2015/08/19 のログ
ご案内:「公安委員会直轄第二特別教室 調査部別室」に『室長補佐代理』さんが現れました。
『室長補佐代理』 > 夕刻。橙色の明かりが差し込むその部屋で、男は書類整理を続けていた。
といっても、ここしばらく、通常業務以外は特に何もなかったため、これといって特別な書類や面倒な書類があるわけではない。
それでもこの時間まで書類整理を続けているのは、部下がそういった書類に手を付けたがらないからであり、また、男も半ばそれを黙認しているせいである。
現場ではよく働いているのだから、まぁこれくらいは普段なら良いだろうと結局のところ妥協したのである。
本当に忙しければ、無理にでもやらせればいい。

『室長補佐代理』 > そういった日々の妥協やなぁなぁのどんぶり勘定的な業務仕訳のせいで、結果的に男に苦労が跳ね返っているわけではあるのだが。
……それに自力で気付けたら最初からこの有様にはなっていない。
右手を相変わらずポケットに突っこんだまま、単調な書類整理を左手一本で続ける。
顰め面で見つめる書類の内容はどれもこれも大したモノではないが、それだって見つめ続ければ目は疲れる。
目が疲れればそれは当然眼精疲労となって瞼を落とすわけで、それを食い止めようとすれば自然と眉間に皺が寄る。
繰り返したその結末がこの顰め面といえば、正に男の不景気な面はあらゆる意味で自業自得によって作り出されたものと言えた。

『室長補佐代理』 > 諸事情で左手一本しか男は使えないため、こういった書類整理は本来不得手である。
男もどちらかといえば現場の人間なのだ。
それだってもっと出来る部下がいるのなら出る必要はないわけで、しかもその部下が書類整理からは遠ざかりがちというのなら、それは男の仕事となる。
しかも、別に出来ないわけではないのだ。少しばかり時間が余分にかかるだけだ。
なら、それはやはり男がその少しばかりの時間を割いてやるべきことで、まぁ、それだけの話なのだ。
そのそれだけの事実が、今後もこれが続くであろうことを示唆していると思うと、流石に男も気が重くなってくる。

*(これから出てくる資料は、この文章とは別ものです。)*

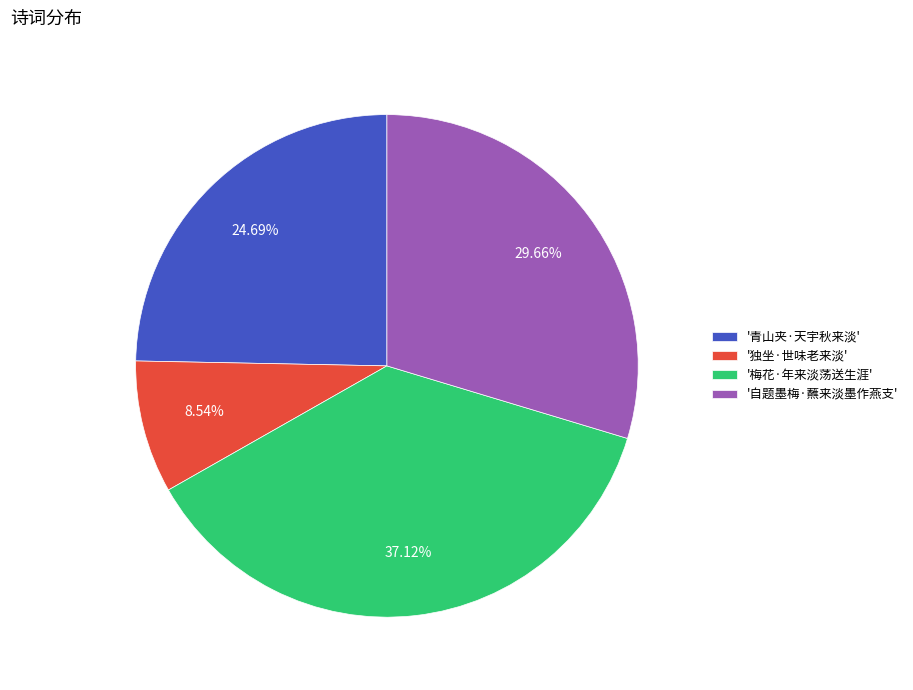

Rank the categories by value from lowest to highest.

'独坐·世味老来淡', '青山夹·天宇秋来淡', '自题墨梅·蘸来淡墨作燕支', '梅花·年来淡荡送生涯'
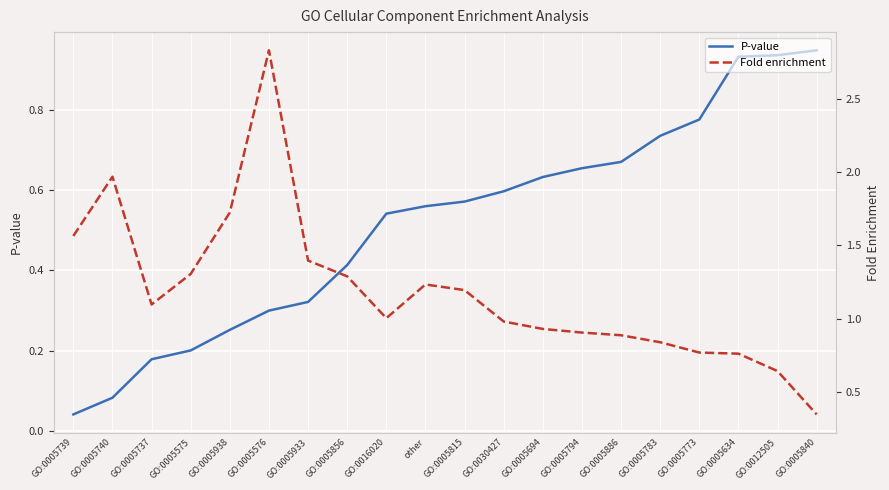

At which category is the sum across all series the highest?

GO:0005576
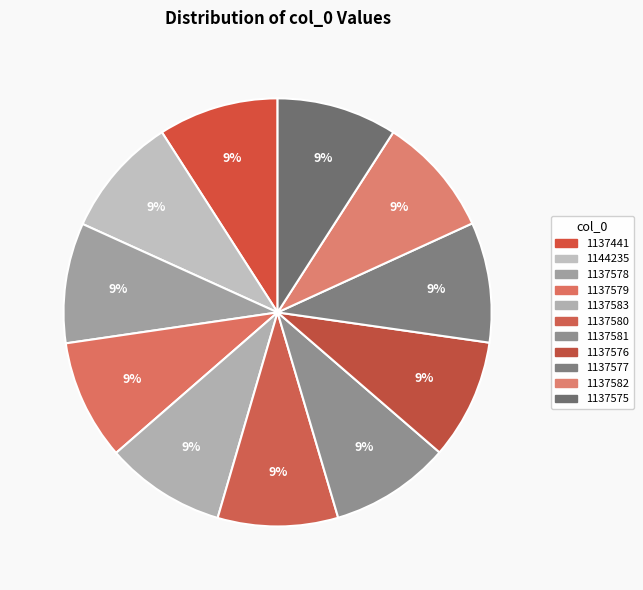

Combined, do 1144235 and 1137580 account for over 50%?

No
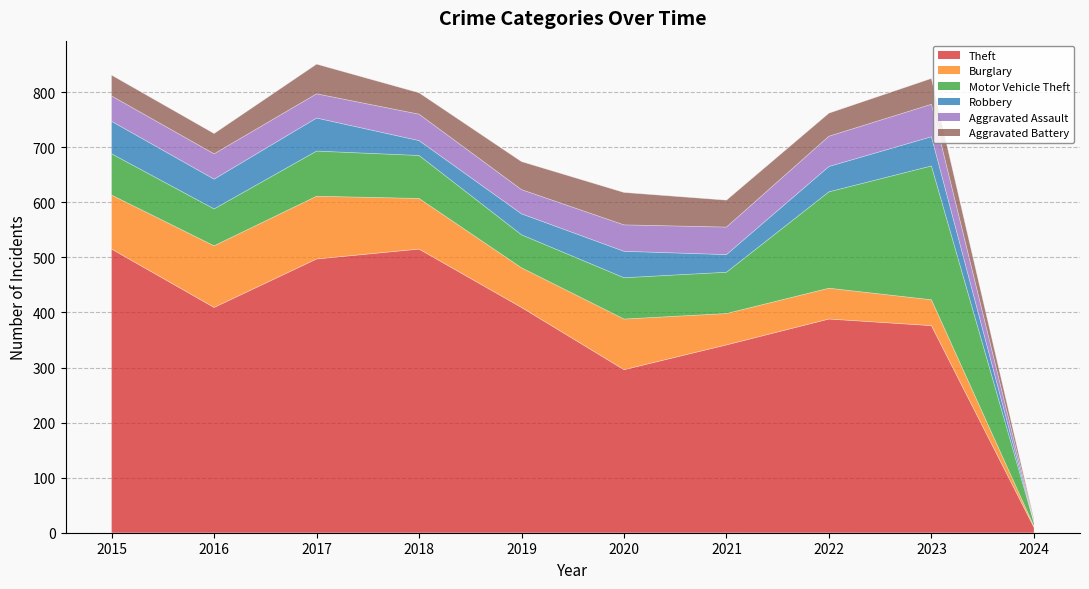

Rank the series at 2024 from highest to lowest value.

Theft, Motor Vehicle Theft, Aggravated Battery, Burglary, Aggravated Assault, Robbery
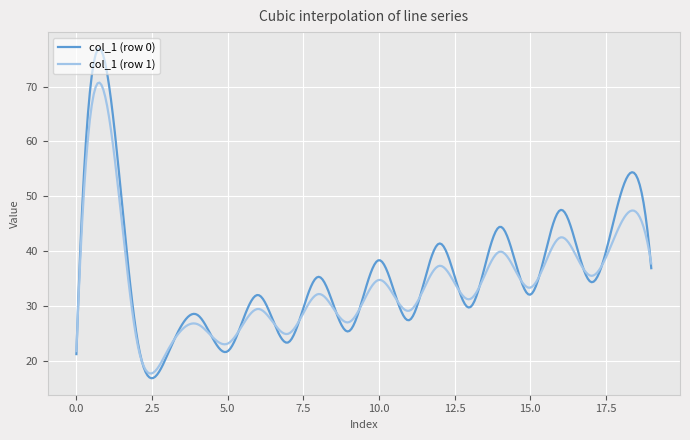

What is the lowest value of the col_1 (row 0) series?

16.8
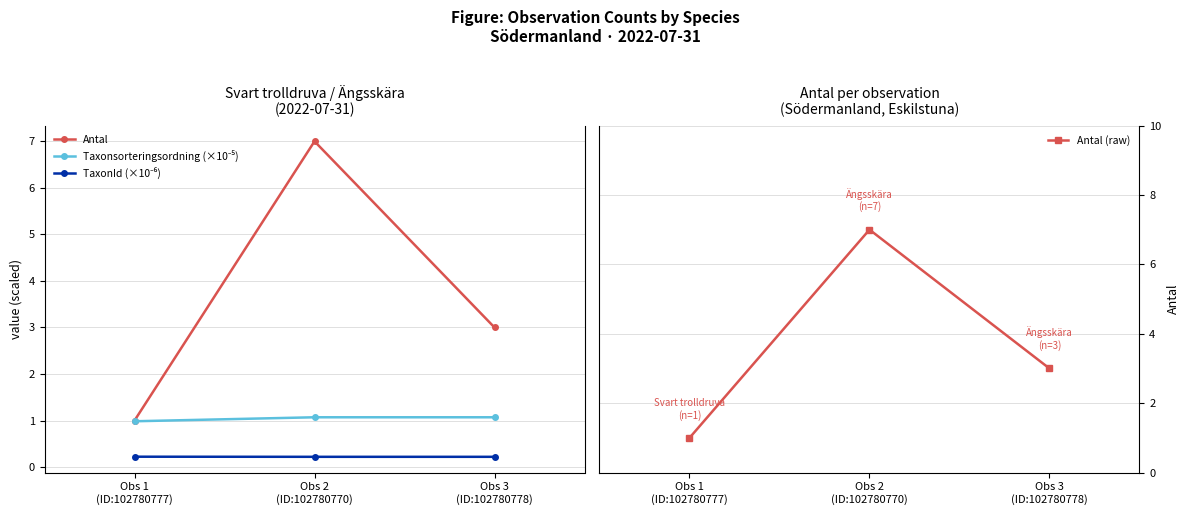

The value of TaxonId (×10⁻⁶) at Obs 1
(ID:102780777) is 0.3. True or false?

False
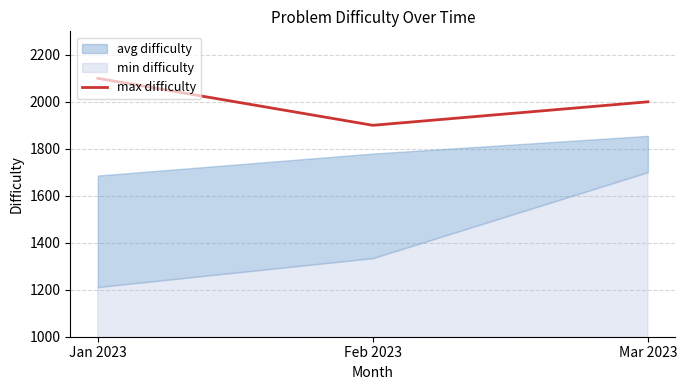

What is the change in value from Jan 2023 to Feb 2023?

-200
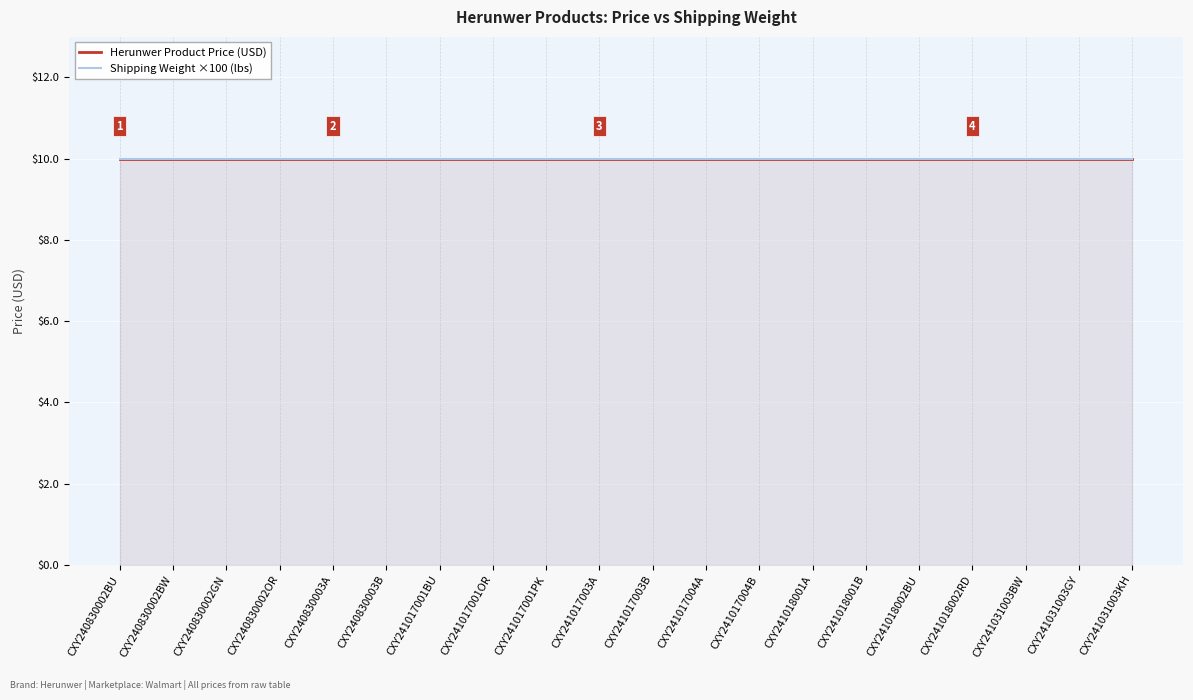

What is the value of the shipping_weight point at the 11th from the left?

0.1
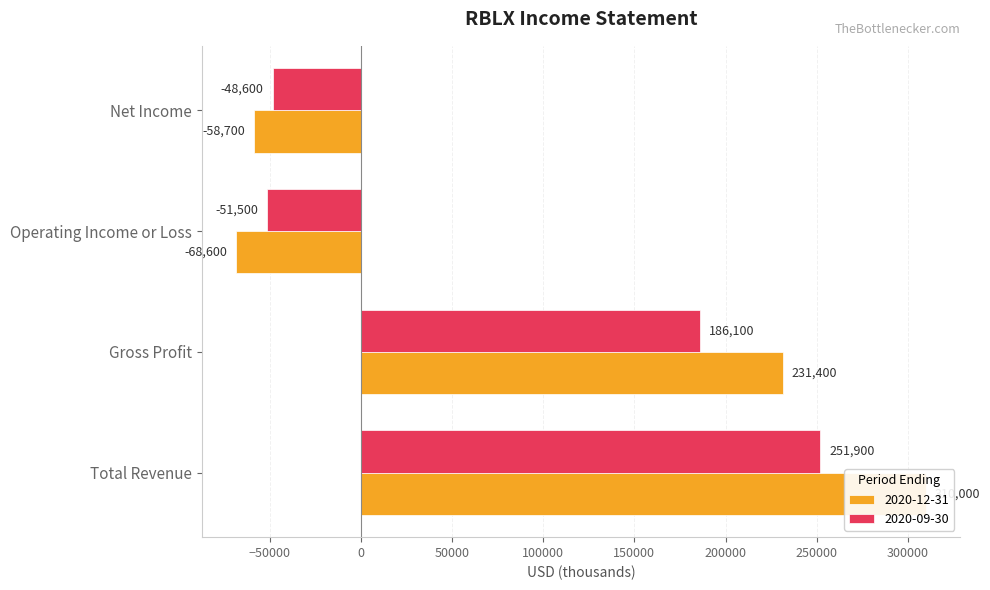

Reading left to right, extract all data points from this chart.

2020-12-31: Total Revenue=310000	Gross Profit=231400	Operating Income or Loss=-68600	Net Income=-58700
2020-09-30: Total Revenue=251900	Gross Profit=186100	Operating Income or Loss=-51500	Net Income=-48600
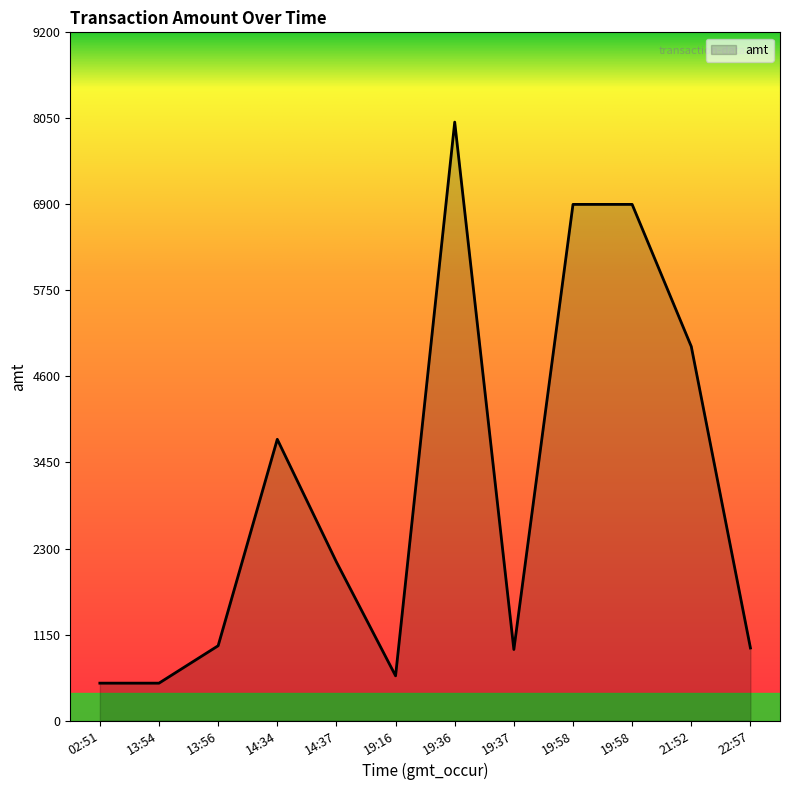

How many values are below 2120?

6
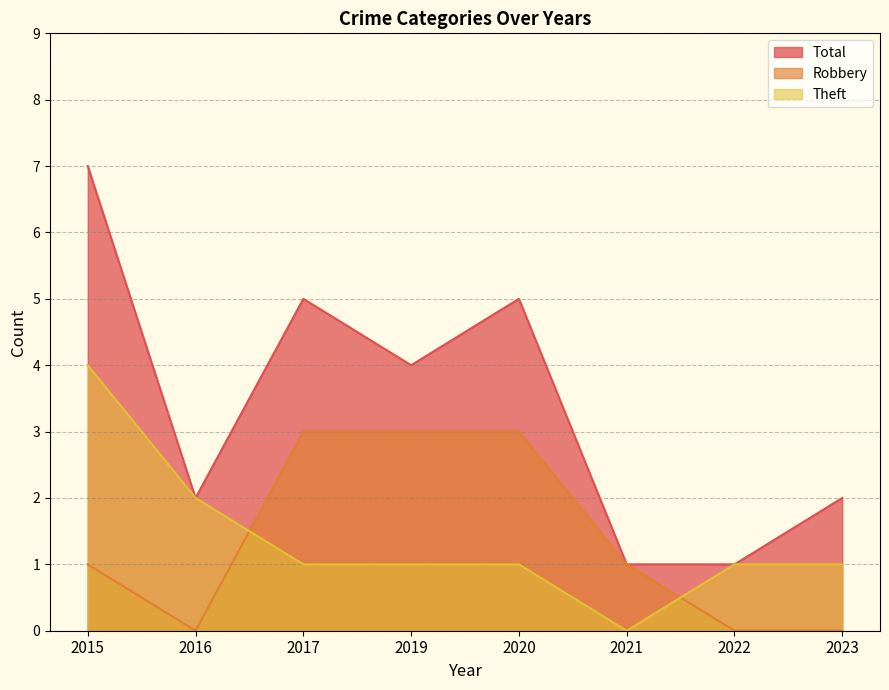

At which category does Total reach its first local peak?

2017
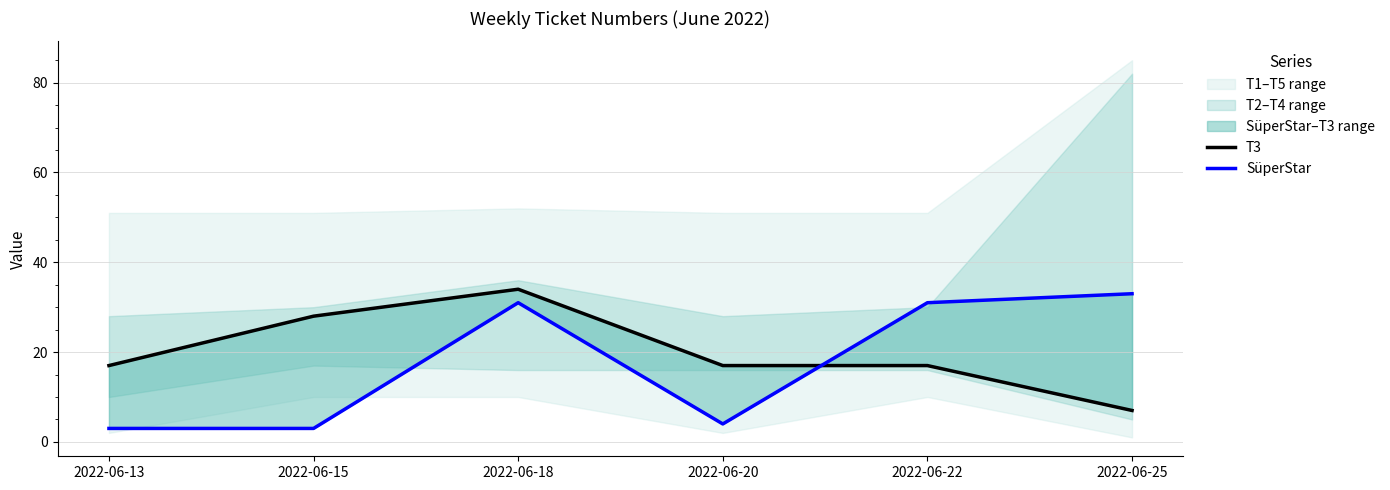

Between 2022-06-13 and 2022-06-20, which series saw the biggest shift?

SüperStar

『室長補佐代理』 > 一先ずの現実から目を背けるかのように、目頭を押さえながら男は立ち上がる。
まだ記入が全て終わっているわけではないが、それとは別に必要な資料が確かあったはずだ、それを探そう。
軽い気分転換にもなる。ずっと座っているとそれはそれで疲れるのだ。
ぐっと体を捻り、左拳で腰を軽く叩きながら、背後の棚を見る。
確かあの辺にあったはずだ。
そう、心中で一人ごちながら、緩慢な動作で棚へと向かう。